We may be required to disclose personal information to third parties in the course of representing and advising our clients if it is required or authorised:

• • by the individual in question,

• • by law, or

• • by the New Zealand Law Society’s Rules of Professional Conduct.

We will not disclose your personal information to any third party without your consent, unless required or permitted by law. We are committed to maintaining the confidentiality of your information in accordance with New Zealand’s privacy laws and ethical obligations.

Storage and security

Personal information may be stored in hard copy and/or electronic form, including with third party data storage facilities and in cloud storage located both inside and outside New Zealand. Electronic data that is stored in the cloud by third parties is usually encrypted.

Access to employee’s files is limited to the Practice Manager, Finance (for payroll purposes) and Partners of the firm. At all times, access to a file must be for a work-related purpose and comply with the provisions of the Privacy Act.

As a firm, we take all reasonable steps to protect your personal information from misuse and loss, and from unauthorised access, modification or disclosure. We do this by use of appropriate physical security and restricted access to both electronic and hard copy records. All employees are required to access personal information for work-related purposes only, to respect the confidentiality of personal information and the underlying privacy of individuals. The length of time we keep your personal information depends on what it is and whether we have an ongoing business need to retain it (for example, to provide you with a service you’ve requested or to comply with applicable legal requirements such as anti-money laundering and financial reporting
legislation).

To protect the personal and sensitive information we collect, we implement best practice cybersecurity measures, including encryption, firewalls, and regular security audits. We are committed to safeguarding your data from unauthorised access, loss, or misuse, in compliance with New Zealand’s privacy and data protection laws.
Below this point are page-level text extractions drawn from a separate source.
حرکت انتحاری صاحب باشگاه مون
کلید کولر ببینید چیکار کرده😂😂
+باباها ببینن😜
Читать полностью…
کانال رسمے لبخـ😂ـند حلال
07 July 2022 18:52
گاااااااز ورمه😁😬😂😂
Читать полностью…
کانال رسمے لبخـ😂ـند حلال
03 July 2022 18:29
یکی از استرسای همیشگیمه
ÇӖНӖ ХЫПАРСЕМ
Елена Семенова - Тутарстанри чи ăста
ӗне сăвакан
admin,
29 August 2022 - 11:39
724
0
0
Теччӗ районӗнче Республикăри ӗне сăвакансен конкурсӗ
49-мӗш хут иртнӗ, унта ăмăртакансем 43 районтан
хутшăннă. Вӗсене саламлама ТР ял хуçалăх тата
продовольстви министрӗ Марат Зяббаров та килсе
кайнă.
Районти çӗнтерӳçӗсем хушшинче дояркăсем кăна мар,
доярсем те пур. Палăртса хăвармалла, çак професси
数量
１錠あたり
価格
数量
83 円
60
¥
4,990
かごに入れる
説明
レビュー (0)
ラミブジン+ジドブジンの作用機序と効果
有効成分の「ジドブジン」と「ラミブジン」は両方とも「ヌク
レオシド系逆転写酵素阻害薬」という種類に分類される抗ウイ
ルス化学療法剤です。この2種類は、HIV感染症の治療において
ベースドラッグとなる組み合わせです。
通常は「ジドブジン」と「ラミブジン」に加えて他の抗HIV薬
If your personal information is no longer required by us, we will either destroy the information or de- identify it so it cannot be attributed to you personally.

Links to other websites

Our website, social media, news updates or other communications to you, may contain links to third party websites. Unless expressly stated otherwise, these websites have not been developed by and are not controlled by us. They are provided for your convenience only, and do not imply that we check, endorse, approve or agree with the privacy practices of these third party websites. We encourage you to be aware when you leave our website and to read the privacy statements of each website that you visit.
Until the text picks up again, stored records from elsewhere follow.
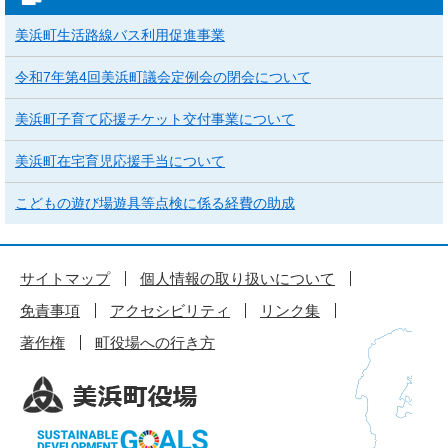
美浜町生活路線バス利用促進事業
令和7年第4回美浜町議会定例会の閉会について
美浜町子育て応援チケット交付事業について
美浜町在宅育児応援手当について
こどもの遊び場遊具等点検に係る経費の助成
サイトマップ
個人情報の取り扱いについて
免責事項
アクセシビリティ
リンク集
著作権
町役場への行き方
How you can access or correct your personal information

We try to ensure that the personal information we hold is accurate, complete and up-to-date; however, please contact us in order to update any personal information we hold about you.
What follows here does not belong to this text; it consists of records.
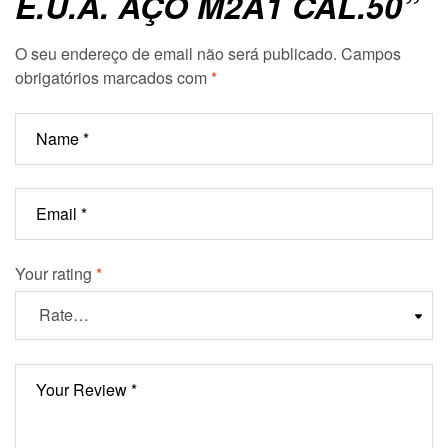
E.U.A. AÇO M2A1 CAL.50”
O seu endereço de email não será publicado.
Campos
obrigatórios marcados com
*
Your rating
*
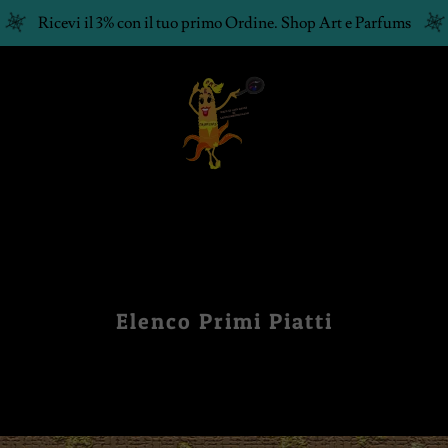
Ricevi il 3% con il tuo primo Ordine. Shop Art e Parfums
Elenco Primi Piatti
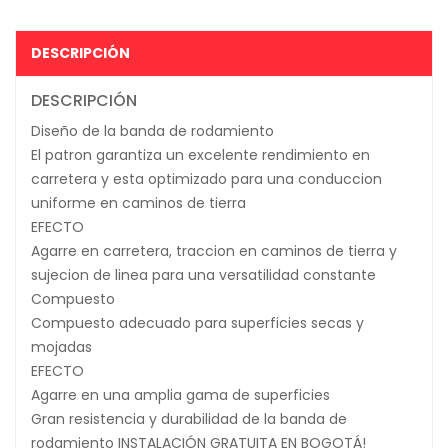
DESCRIPCIÓN
DESCRIPCIÓN
Diseño de la banda de rodamiento
El patron garantiza un excelente rendimiento en
carretera y esta optimizado para una conduccion
uniforme en caminos de tierra
EFECTO
Agarre en carretera, traccion en caminos de tierra y
sujecion de linea para una versatilidad constante
Compuesto
Compuesto adecuado para superficies secas y
mojadas
EFECTO
Agarre en una amplia gama de superficies
Gran resistencia y durabilidad de la banda de
rodamiento INSTALACIÓN GRATUITA EN BOGOTÁ!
You have the right to request access to any of your personal information we hold by emailing us at privacy@ehw.co.nz. Subject to any lawful grounds for withholding, we will on request provide you with a copy of the personal information we keep about you.

You may request that the personal information we hold about you be corrected by emailing us at privacy@ehw.co.nz. If we agree that your personal information is to be corrected, we will do so. If we do not correct your personal information, your correction request will be kept with the personal information held.

Privacy complaints

If you think that your privacy rights have been breached, you can make a written complaint to our Privacy Officer (our Practice Manager) at

• • Email: complaints@ehw.co.nz, or
  • Mail: PO Box 326, Marton 4741

Or you can contact the Office of the Privacy Commissioner directly at:

• • Phone: 0800 803 909
  • Web: https://privacy.org.nz/.

Updates to this policy

This policy will be reviewed periodically or to comply with new laws and technology, changes to our operations and practices and changes to the business environment.

Your continued use of our Services following notification of any changes to this Privacy Policy constitutes acceptance of those changes. If you do not agree with any aspect of the updated Privacy Policy, you must immediately cease all use of our Services.